By this time Vinnies had grown from being merely one among many Catholic associations to being recognised as a distinct ‘source of numerous unrecorded blessings’, a leading light of the Church in Australia.
A World War and another great Depression separated the third Plenary Council from the fourth, held in 1937. Here again Vinnies attracted specific mention, the bishops writing that, ‘for the relief of the indigent we warmly commend the work of the St Vincent de Paul Society, and we exhort all Catholic men who can do so to become active members of its ranks.’ While the admittedly gendered language now sounds dated, the wider charitable focus of this Catholic pronouncement still feels imminent:
The existence of unemployment to the extent to which it is found even in Australia calls for the attention of all who can in any way contribute to its abatement, for not only is it a serious blot on our social system on account of the suffering it entails on the poor, but it supplies a fertile ground for the fostering of spurious remedies more dangerous than the disease. It is the duty of governments and employers to remove as far as possible the cause of unrest, discontent and revolt among the wage-earners by giving them the fullest measure of justice. Working men whose paramount interest is in their homes and families have no desire to become revolutionaries, but they must be treated fairly in all respects.

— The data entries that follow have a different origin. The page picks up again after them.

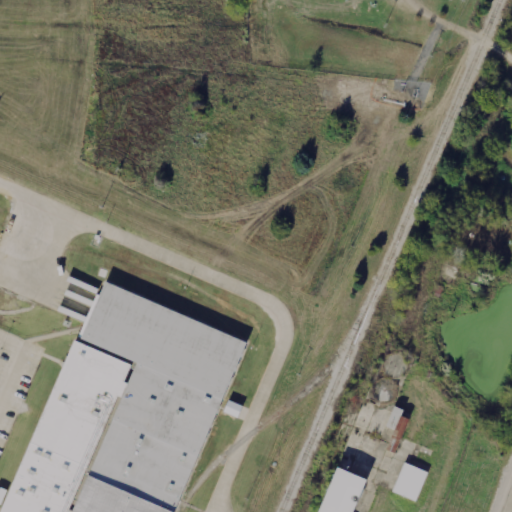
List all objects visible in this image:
road: (45, 255)
railway: (389, 256)
road: (237, 290)
building: (233, 409)
building: (126, 412)
railway: (277, 412)
building: (124, 413)
building: (396, 429)
building: (411, 482)
building: (337, 492)
building: (339, 492)
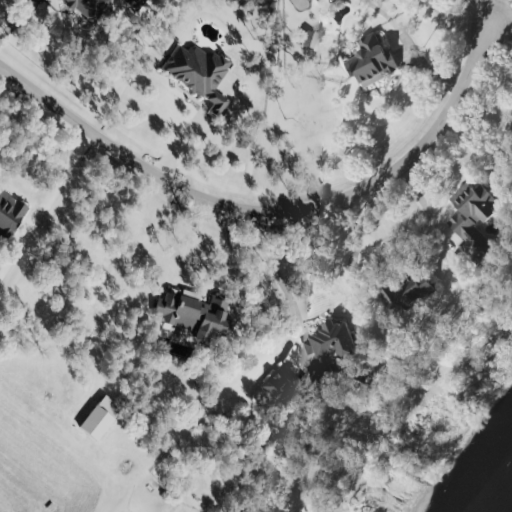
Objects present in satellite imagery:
building: (134, 4)
building: (87, 8)
building: (88, 8)
road: (484, 15)
road: (21, 20)
road: (501, 34)
road: (409, 46)
building: (371, 62)
building: (371, 63)
building: (198, 74)
building: (199, 75)
road: (490, 82)
road: (16, 114)
road: (266, 208)
road: (425, 208)
building: (9, 213)
building: (473, 220)
building: (473, 223)
road: (351, 254)
road: (274, 275)
building: (406, 294)
building: (194, 315)
building: (194, 315)
building: (332, 342)
building: (334, 345)
building: (279, 383)
building: (99, 418)
building: (270, 463)
river: (502, 499)
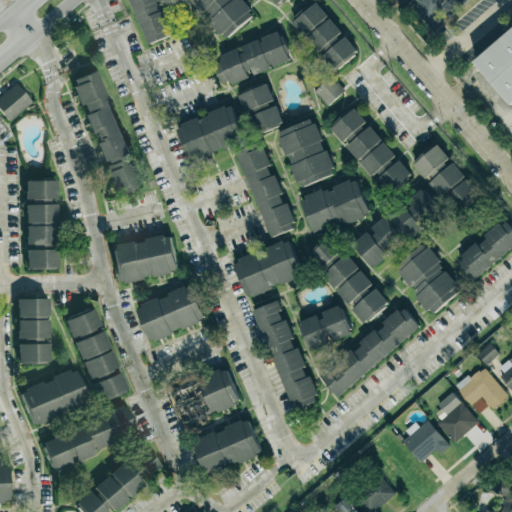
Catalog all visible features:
building: (279, 2)
road: (369, 2)
road: (15, 5)
road: (21, 5)
road: (7, 7)
building: (224, 14)
road: (7, 16)
road: (53, 18)
building: (152, 20)
road: (24, 23)
building: (317, 28)
road: (468, 41)
road: (17, 51)
building: (340, 54)
building: (252, 59)
building: (499, 63)
building: (499, 64)
road: (159, 65)
road: (436, 90)
building: (329, 91)
road: (388, 97)
road: (175, 99)
building: (13, 101)
building: (262, 108)
road: (506, 123)
building: (349, 125)
road: (61, 129)
building: (105, 131)
building: (211, 133)
building: (372, 152)
building: (306, 153)
building: (432, 162)
building: (393, 178)
building: (455, 188)
building: (40, 189)
building: (266, 190)
road: (211, 196)
road: (165, 204)
building: (335, 207)
building: (423, 207)
road: (122, 218)
building: (406, 222)
building: (40, 224)
road: (192, 230)
road: (226, 232)
building: (379, 242)
building: (488, 250)
building: (41, 258)
building: (145, 259)
building: (268, 269)
building: (348, 279)
building: (428, 279)
road: (53, 282)
road: (1, 289)
building: (171, 313)
building: (325, 328)
building: (32, 330)
building: (371, 351)
building: (95, 354)
building: (488, 354)
building: (286, 356)
road: (172, 359)
building: (506, 371)
road: (2, 376)
power tower: (409, 385)
building: (482, 390)
building: (53, 396)
building: (206, 397)
building: (454, 417)
building: (85, 438)
building: (424, 440)
building: (227, 447)
building: (143, 465)
road: (467, 474)
building: (3, 481)
building: (110, 491)
building: (374, 495)
road: (241, 496)
road: (167, 499)
building: (345, 506)
building: (507, 506)
road: (434, 508)
building: (198, 511)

It was, in short, a sort of ‘fair go’ theology.
This line of thinking had eminent origins. The Plenary pronouncements of the past were, after all, not straightforwardly local affairs. Leo XIII’s encyclical Rerum novarum of 1891 likely inspired the bishops to speak of being ‘the Church of the poor’ in that decade, for instance; and Pius XI’s Quadragesimo anno of 1931 probably nudged the bishops to view wage justice as the best weapon against Communism in the 1930s. Evidently, the workings of the hierarchy informed the Plenaries of old.

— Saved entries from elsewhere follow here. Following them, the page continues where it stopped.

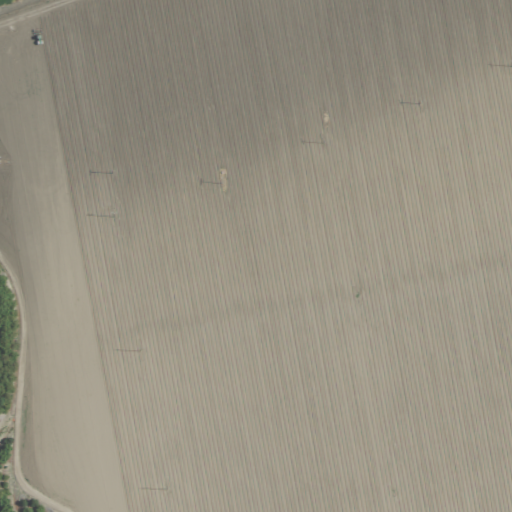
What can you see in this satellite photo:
crop: (256, 256)
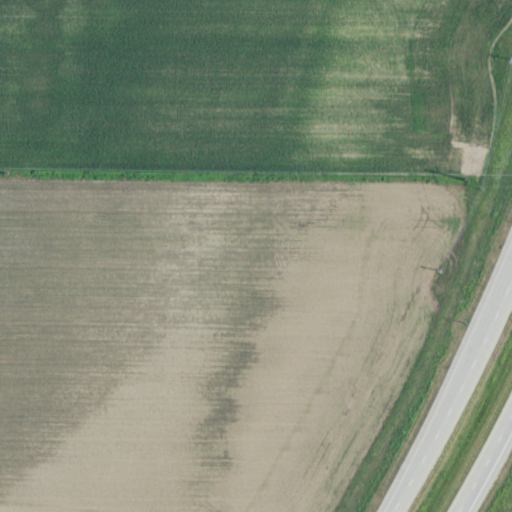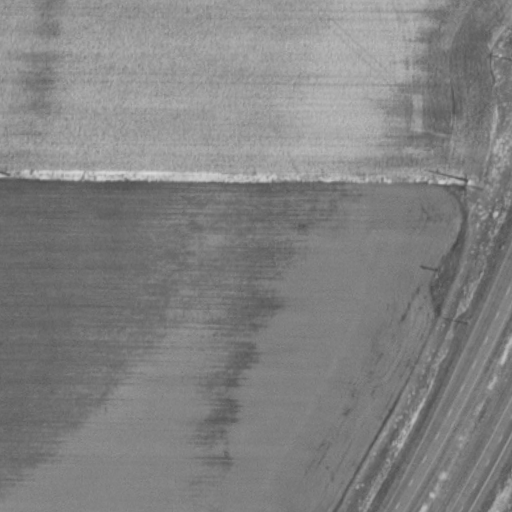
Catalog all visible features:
road: (454, 394)
road: (495, 480)
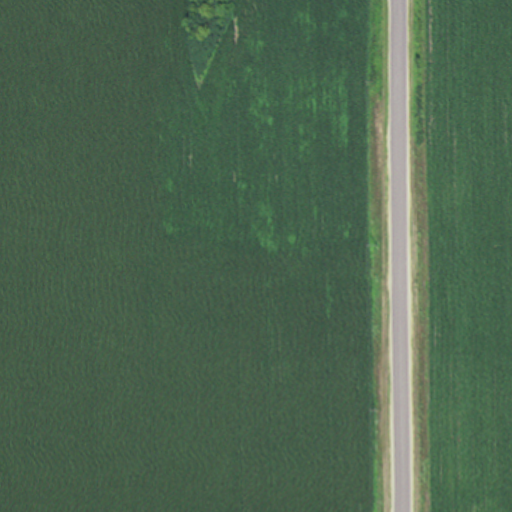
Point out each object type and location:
road: (398, 256)
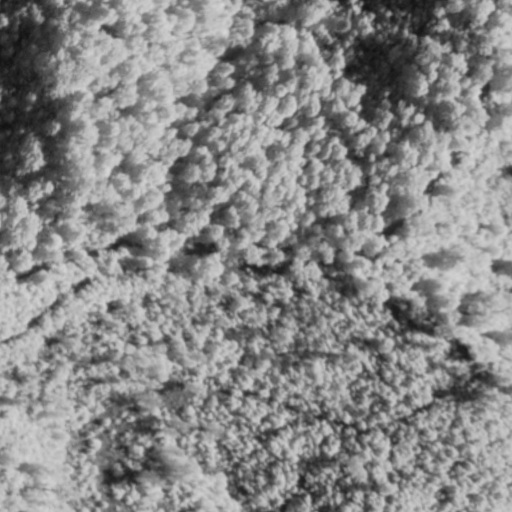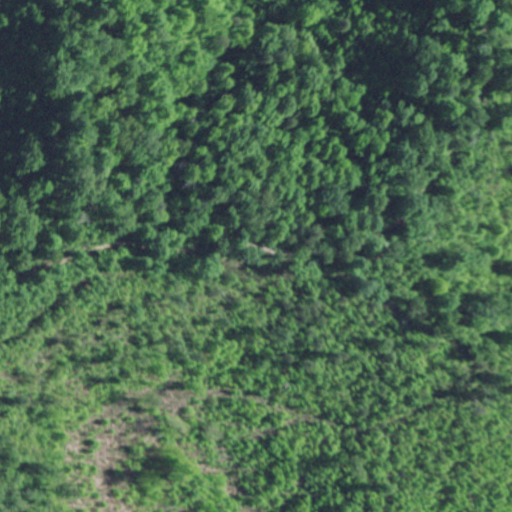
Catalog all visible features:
road: (320, 250)
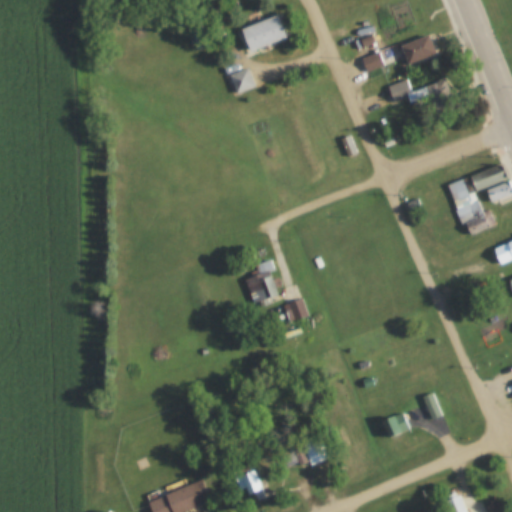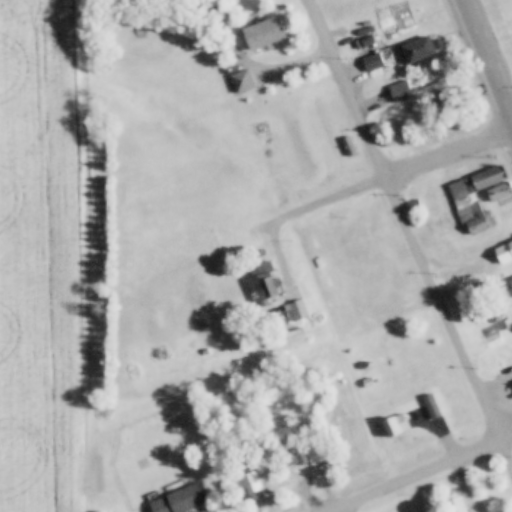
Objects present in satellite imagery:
building: (412, 20)
building: (262, 33)
building: (417, 50)
building: (372, 62)
road: (487, 62)
building: (423, 96)
building: (349, 144)
road: (391, 173)
building: (474, 198)
road: (410, 234)
building: (503, 250)
building: (265, 281)
building: (261, 282)
building: (510, 283)
building: (395, 423)
building: (314, 450)
road: (419, 472)
building: (250, 483)
building: (179, 499)
building: (464, 503)
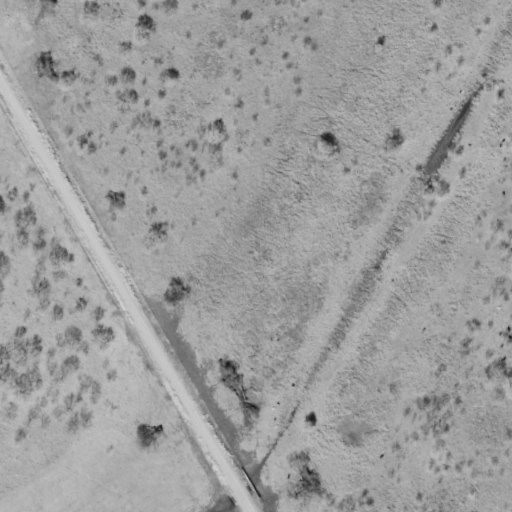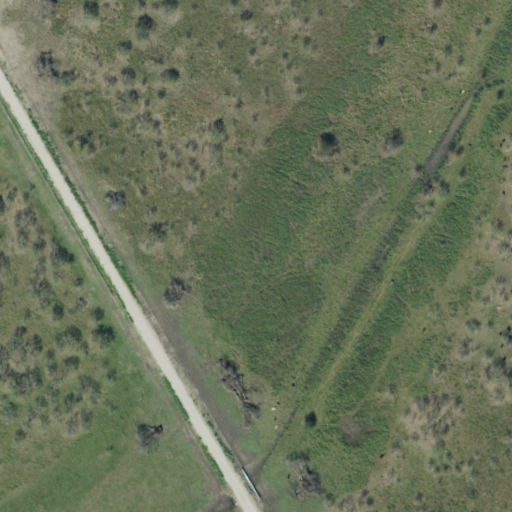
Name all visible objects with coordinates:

But the Australian experience undoubtedly also contributed something to the drafting, of which Vinnies was a prominent part of the background hum: ‘The Church cannot be indifferent to the sufferings of the poor,’ wrote the bishops in 1937. ‘She cannot witness miserable and degrading institution without raising her voice against it’, they added. These lines could almost be a Vinnies’ mission statement.
Such past charitable synergy between people, popes and episcopacy is surely a source of great hope. Generations have passed and much has changed, but Vincentians can look to the next Plenary with the optimism borne of long Plenary association. Ours is an age of homelessness, at home and abroad. Ours is an age where workers endure tenuousness instead of ‘the fullest measure of justice’. But ours is also an age where a pope is prominently going to the margins, and where the bishops of Australia have announced a readiness to listen. Which is good because, at least some of the time perhaps, the Holy Spirit speaks with a Vincentian accent.